Seasonally adjusted construction industry employment slipped in June to the lowest total since July 1996 while the industry’s unemployment rate remained at 20.1 percent, more than double the average for all workers, according to analysis of new federal figures by the Associated General Contractors of America.
“The recession may have ended a year ago for most of the economy, but for construction, job losses and business closures continue every month,” said Ken Simonson, chief economist for the construction trade association.
“While the rest of the economy added nearly a million jobs in the first half of 2010, 114,000 construction workers lost theirs, joining the two million others who have become unemployed since August 2006,” Simonson observed. The industry added 49,000 jobs in March and April as homebuilders and highway contractors geared up, but 30,000 jobs disappeared in May and 22,000 in June as housing cooled and nonresidential building slumped further.

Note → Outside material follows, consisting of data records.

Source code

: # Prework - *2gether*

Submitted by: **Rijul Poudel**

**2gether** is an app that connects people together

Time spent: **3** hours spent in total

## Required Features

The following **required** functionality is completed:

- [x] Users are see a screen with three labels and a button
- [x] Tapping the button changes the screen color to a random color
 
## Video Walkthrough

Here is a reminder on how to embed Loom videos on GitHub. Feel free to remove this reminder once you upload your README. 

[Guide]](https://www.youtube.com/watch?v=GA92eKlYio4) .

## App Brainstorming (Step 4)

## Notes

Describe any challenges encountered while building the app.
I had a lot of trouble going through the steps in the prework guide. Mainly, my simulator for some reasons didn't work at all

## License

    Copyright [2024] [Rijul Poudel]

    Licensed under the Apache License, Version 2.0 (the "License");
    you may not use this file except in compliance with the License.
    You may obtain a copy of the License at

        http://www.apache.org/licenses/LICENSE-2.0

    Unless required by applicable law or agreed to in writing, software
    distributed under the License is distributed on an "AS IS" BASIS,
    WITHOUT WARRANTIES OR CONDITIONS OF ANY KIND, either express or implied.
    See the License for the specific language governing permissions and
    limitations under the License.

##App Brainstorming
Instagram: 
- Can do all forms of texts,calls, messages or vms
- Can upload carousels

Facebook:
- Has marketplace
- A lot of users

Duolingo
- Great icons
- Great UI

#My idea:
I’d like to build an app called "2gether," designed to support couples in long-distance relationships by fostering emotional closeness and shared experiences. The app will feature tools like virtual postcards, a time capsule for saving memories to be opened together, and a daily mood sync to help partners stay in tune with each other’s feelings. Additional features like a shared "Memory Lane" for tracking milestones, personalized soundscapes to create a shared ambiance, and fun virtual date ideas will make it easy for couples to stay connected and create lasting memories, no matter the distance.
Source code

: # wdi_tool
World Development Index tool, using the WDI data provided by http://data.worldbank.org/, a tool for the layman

The outlook for nonresidential building construction remains ominous, according to Simonson. In May, the latest month for which such data is available, architectural firms laid off workers for the 21st time in 22 months.
“If there’s less work for architects now, there will be less for building contractors to bid on and build in coming months,” Simonson remarked. In contrast, engineering and drafting firms, which design infrastructure projects, added jobs three months in a row through May.”
Heavy and civil engineering construction—the category that covers most workers in transportation, power, water and wastewater construction—added 1,300 workers in June and has held roughly steady since last October, as federal stimulus funds have boosted construction in these categories, Simonson noted.
“The stimulus has helped,” said Stephen E. Sandherr, CEO of the association, “but any gains the industry experienced will evaporate unless Congress and the Administration promptly enact long-term spending bills for transportation, water, wastewater, rivers and harbors.”